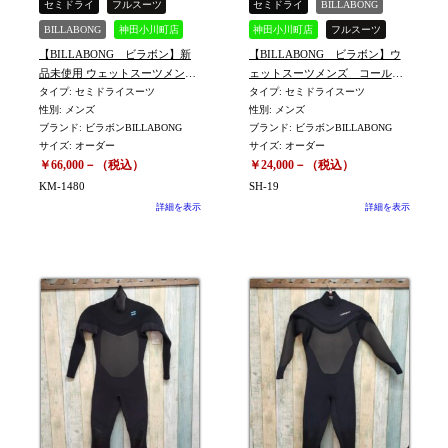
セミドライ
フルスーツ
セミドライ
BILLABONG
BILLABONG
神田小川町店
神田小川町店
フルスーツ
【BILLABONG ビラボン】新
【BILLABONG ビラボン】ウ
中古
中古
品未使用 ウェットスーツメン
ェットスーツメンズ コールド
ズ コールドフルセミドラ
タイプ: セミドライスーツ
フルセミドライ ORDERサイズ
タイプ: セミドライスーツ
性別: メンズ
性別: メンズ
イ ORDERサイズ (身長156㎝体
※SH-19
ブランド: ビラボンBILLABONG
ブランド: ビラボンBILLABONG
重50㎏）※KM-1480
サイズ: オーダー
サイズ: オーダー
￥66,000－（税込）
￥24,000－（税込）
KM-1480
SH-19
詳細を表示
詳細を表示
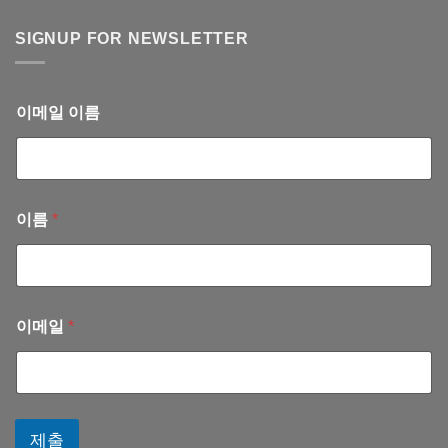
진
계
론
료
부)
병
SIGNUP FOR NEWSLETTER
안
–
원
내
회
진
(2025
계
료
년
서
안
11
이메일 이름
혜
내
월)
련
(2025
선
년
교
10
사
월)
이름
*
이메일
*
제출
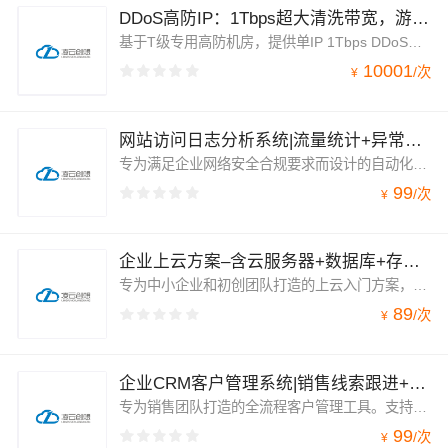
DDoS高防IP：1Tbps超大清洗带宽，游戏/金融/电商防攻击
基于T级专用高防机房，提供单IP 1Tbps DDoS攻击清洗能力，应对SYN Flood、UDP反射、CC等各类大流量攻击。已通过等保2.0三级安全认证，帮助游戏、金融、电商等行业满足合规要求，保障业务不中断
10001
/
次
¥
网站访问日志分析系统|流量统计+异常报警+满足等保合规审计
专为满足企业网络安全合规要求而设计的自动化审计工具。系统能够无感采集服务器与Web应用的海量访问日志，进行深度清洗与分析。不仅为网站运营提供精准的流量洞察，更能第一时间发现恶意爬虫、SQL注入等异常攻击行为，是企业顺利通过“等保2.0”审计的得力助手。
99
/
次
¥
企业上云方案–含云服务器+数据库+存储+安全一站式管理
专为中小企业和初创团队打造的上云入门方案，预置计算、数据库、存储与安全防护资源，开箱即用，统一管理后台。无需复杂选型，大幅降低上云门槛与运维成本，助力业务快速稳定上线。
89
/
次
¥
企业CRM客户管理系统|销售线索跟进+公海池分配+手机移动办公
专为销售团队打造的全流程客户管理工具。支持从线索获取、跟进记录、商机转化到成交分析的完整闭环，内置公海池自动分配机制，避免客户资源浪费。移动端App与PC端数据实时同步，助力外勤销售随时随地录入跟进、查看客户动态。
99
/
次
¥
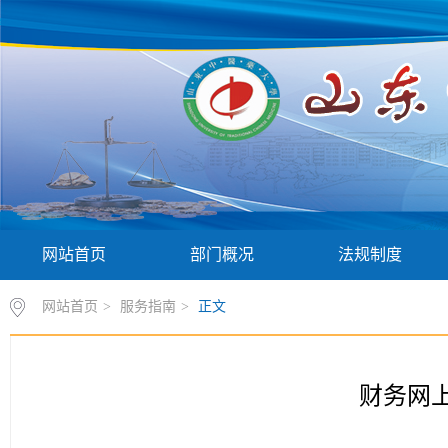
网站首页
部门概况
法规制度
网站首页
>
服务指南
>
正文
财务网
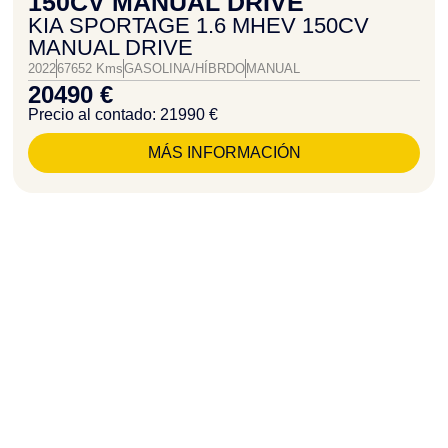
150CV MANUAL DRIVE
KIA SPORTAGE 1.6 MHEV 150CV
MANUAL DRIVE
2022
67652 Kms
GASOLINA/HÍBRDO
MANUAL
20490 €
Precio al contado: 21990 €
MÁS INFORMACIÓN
++++++++++
▶ [What the exercise asks]: Would you return the records exactly as written, minus any image?

▶ [Response below]:
セミドライ
フルスーツ
セミドライ
BILLABONG
BILLABONG
神田小川町店
神田小川町店
フルスーツ
【BILLABONG ビラボン】新
【BILLABONG ビラボン】ウ
中古
中古
品未使用 ウェットスーツメン
ェットスーツメンズ コールド
ズ コールドフルセミドラ
タイプ: セミドライスーツ
フルセミドライ ORDERサイズ
タイプ: セミドライスーツ
性別: メンズ
性別: メンズ
イ ORDERサイズ (身長156㎝体
※SH-19
ブランド: ビラボンBILLABONG
ブランド: ビラボンBILLABONG
重50㎏）※KM-1480
サイズ: オーダー
サイズ: オーダー
￥66,000－（税込）
￥24,000－（税込）
KM-1480
SH-19
詳細を表示
詳細を表示
진
계
론
료
부)
병
SIGNUP FOR NEWSLETTER
안
–
원
내
회
진
(2025
계
료
년
서
안
11
이메일 이름
혜
내
월)
련
(2025
선
년
교
10
사
월)
이름
*
이메일
*
제출
DDoS高防IP：1Tbps超大清洗带宽，游戏/金融/电商防攻击
基于T级专用高防机房，提供单IP 1Tbps DDoS攻击清洗能力，应对SYN Flood、UDP反射、CC等各类大流量攻击。已通过等保2.0三级安全认证，帮助游戏、金融、电商等行业满足合规要求，保障业务不中断
10001
/
次
¥
网站访问日志分析系统|流量统计+异常报警+满足等保合规审计
专为满足企业网络安全合规要求而设计的自动化审计工具。系统能够无感采集服务器与Web应用的海量访问日志，进行深度清洗与分析。不仅为网站运营提供精准的流量洞察，更能第一时间发现恶意爬虫、SQL注入等异常攻击行为，是企业顺利通过“等保2.0”审计的得力助手。
99
/
次
¥
企业上云方案–含云服务器+数据库+存储+安全一站式管理
专为中小企业和初创团队打造的上云入门方案，预置计算、数据库、存储与安全防护资源，开箱即用，统一管理后台。无需复杂选型，大幅降低上云门槛与运维成本，助力业务快速稳定上线。
89
/
次
¥
企业CRM客户管理系统|销售线索跟进+公海池分配+手机移动办公
专为销售团队打造的全流程客户管理工具。支持从线索获取、跟进记录、商机转化到成交分析的完整闭环，内置公海池自动分配机制，避免客户资源浪费。移动端App与PC端数据实时同步，助力外勤销售随时随地录入跟进、查看客户动态。
99
/
次
¥
网站首页
部门概况
法规制度
网站首页
>
服务指南
>
正文
财务网
150CV MANUAL DRIVE
KIA SPORTAGE 1.6 MHEV 150CV
MANUAL DRIVE
2022
67652 Kms
GASOLINA/HÍBRDO
MANUAL
20490 €
Precio al contado: 21990 €
MÁS INFORMACIÓN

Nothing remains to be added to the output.